Hedge funds might have an image problem. At least, that’s what some managers seem to think.
Pershing Square, Och-Ziff, and Baupost Group have all dropped the term “hedge fund” from their public filings and investor notes — or buried it deeply in annual reports, The Wall Street Journal’s Rob Copeland noted.
Now, AQR Capital Management defines its services as “a spectrum of alternative investments.” Co-founder David Kabiller knows that “labels can create a lot of emotions” and told the Journal his own mum doesn’t even like the term.
Other firms are being more upfront about their semantic switch.
“We actually don’t see ourselves as a hedge fund,” wrote Baupost founder Seth Klarman in a note to investors. He now refers to the business as a “series of investment partnerships.”

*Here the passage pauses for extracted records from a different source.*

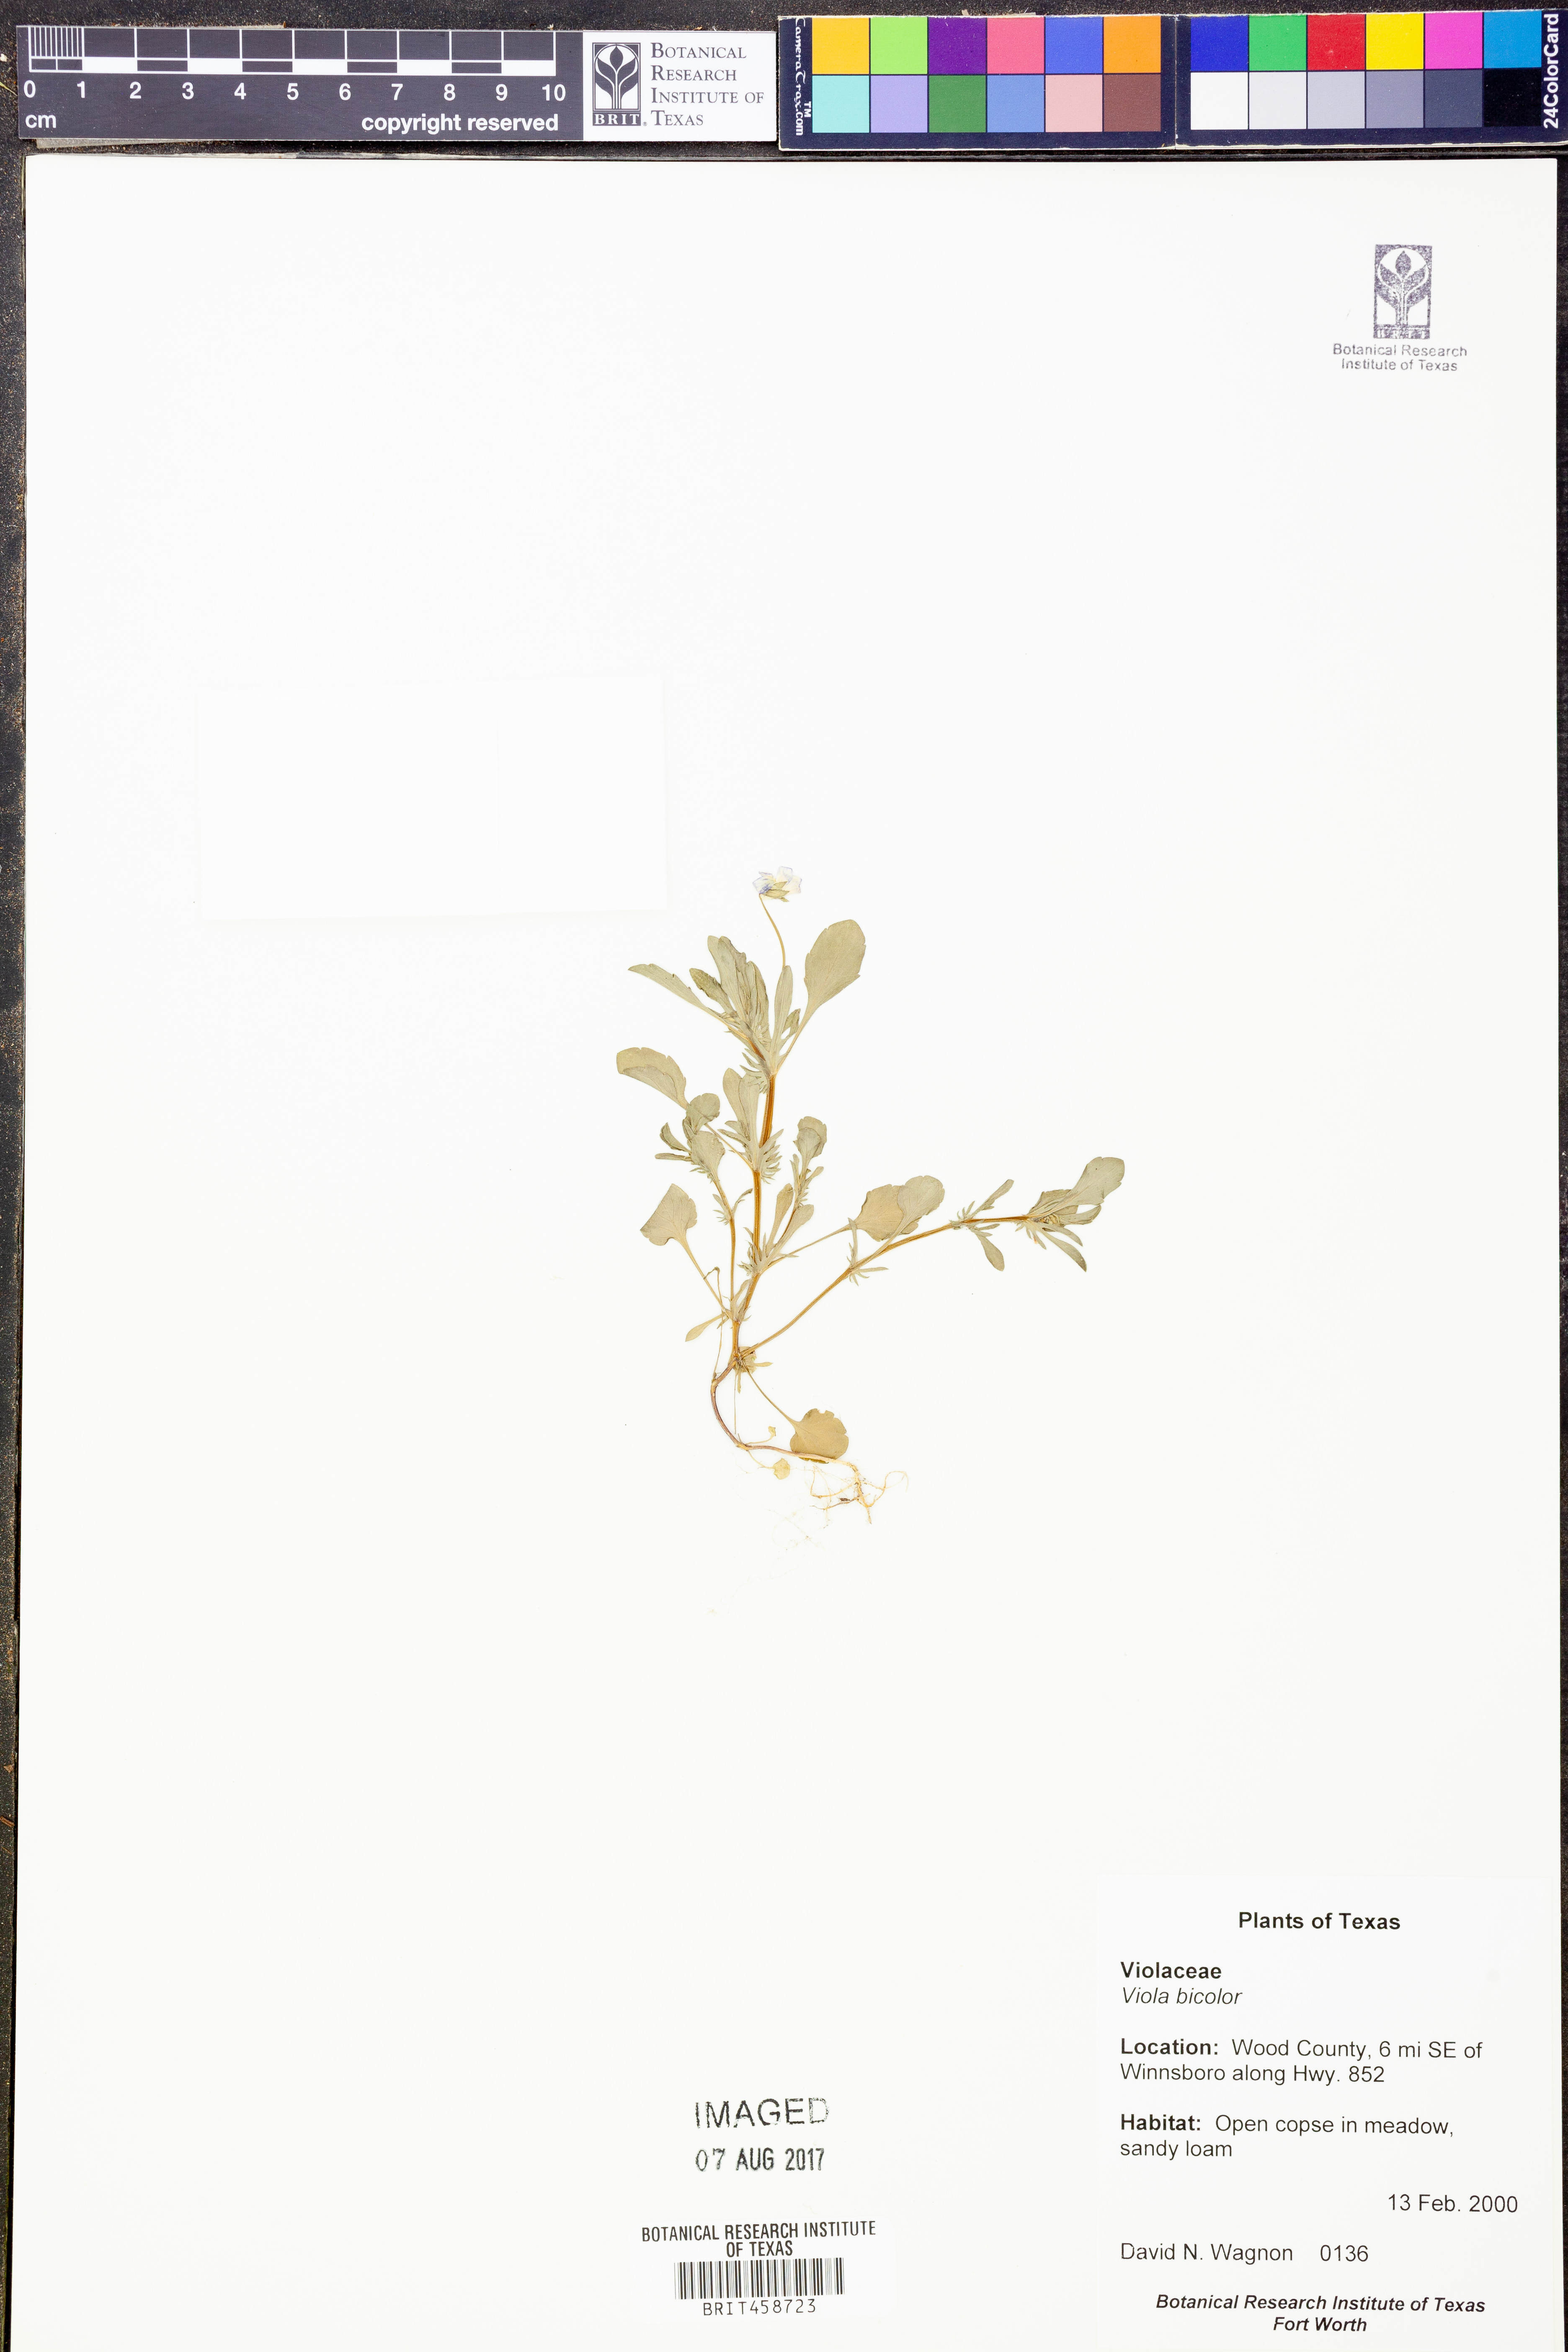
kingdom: Plantae
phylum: Tracheophyta
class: Magnoliopsida
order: Malpighiales
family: Violaceae
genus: Viola
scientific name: Viola rafinesquei
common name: American field pansy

The other reason funds might be making the change is to market themselves like more traditional funds — or to avoid being compared with other hedge funds.

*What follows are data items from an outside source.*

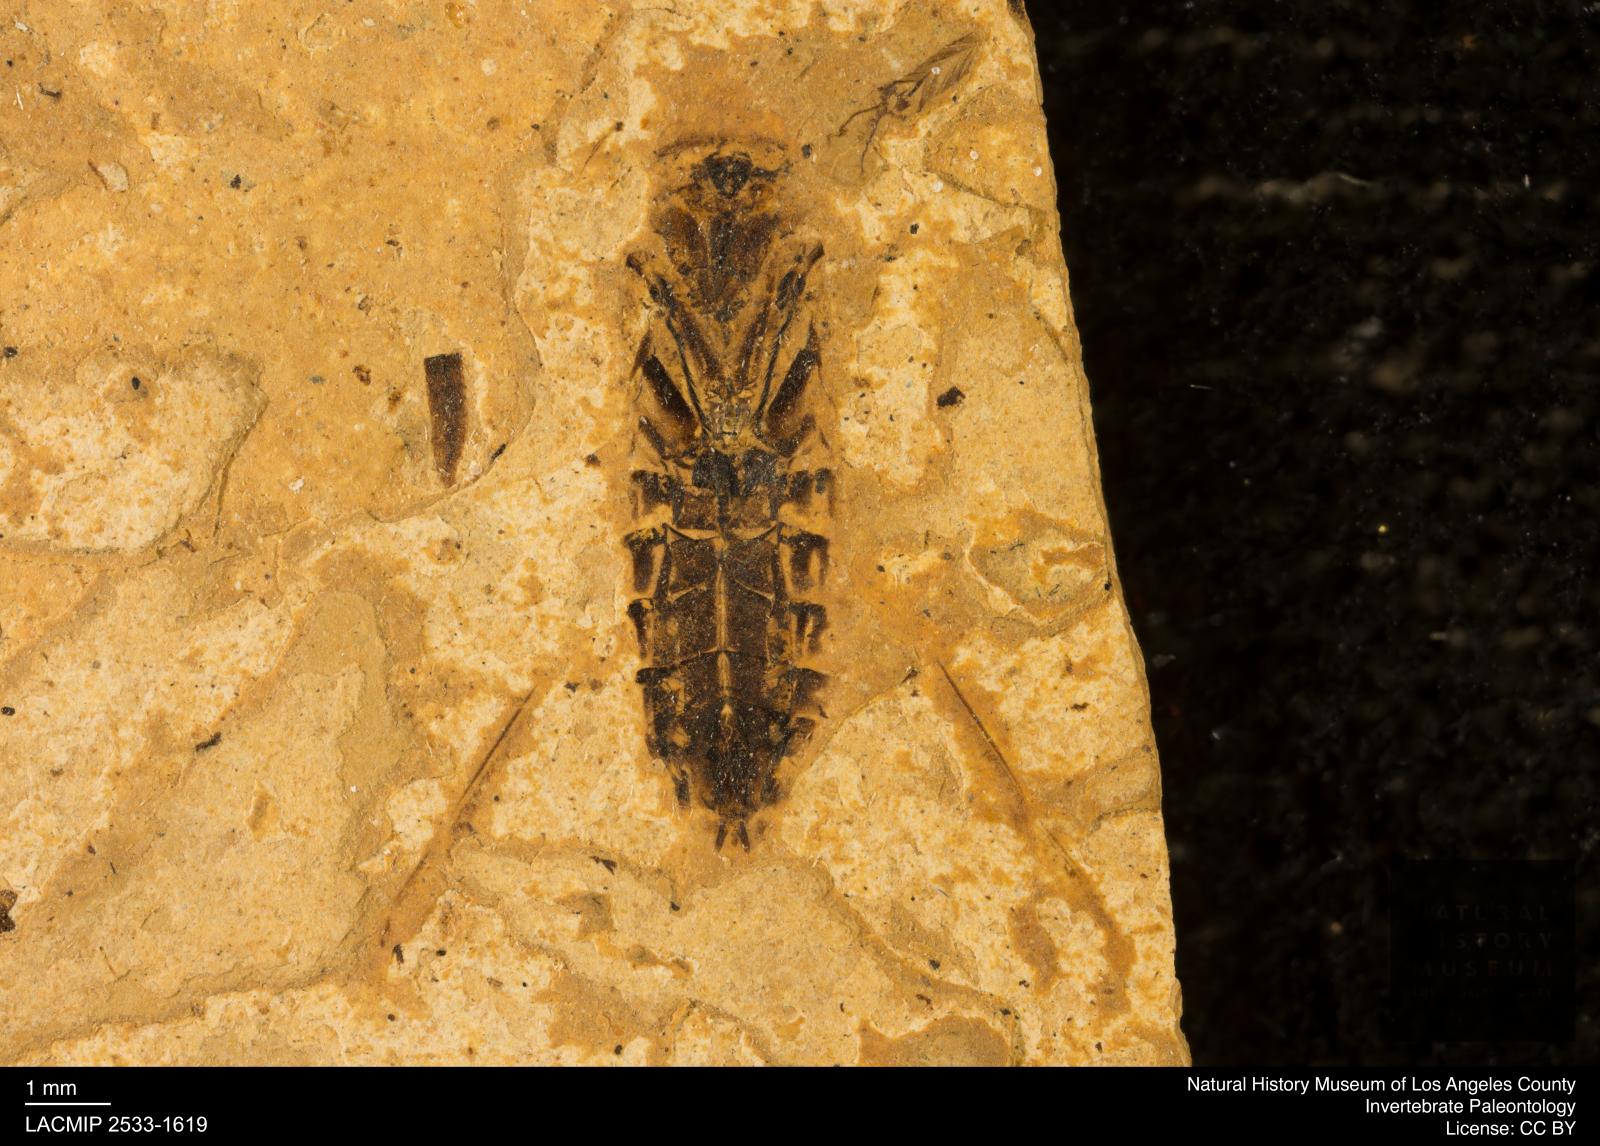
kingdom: Animalia
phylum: Arthropoda
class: Insecta
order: Hemiptera
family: Notonectidae
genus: Notonecta
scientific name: Notonecta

It’s easy for managers to play with the wording because hedge funds don’t fall under a one agreed-upon regulatory definition.
For the record, here’s the SEC’s definition:
Like mutual funds, hedge funds pool investors’ money and invest the money in an effort to make a positive return. Hedge funds typically have more flexible investment strategies than mutual funds. Many hedge funds seek to profit in all kinds of markets by using leverage (in other words, borrowing to increase investment exposure as well as risk), short-selling and other speculative investment practices that are not often used by mutual funds.
According to the Journal, only 1,176 of 8,000 hedge funds actually refer to themselves as such on their websites.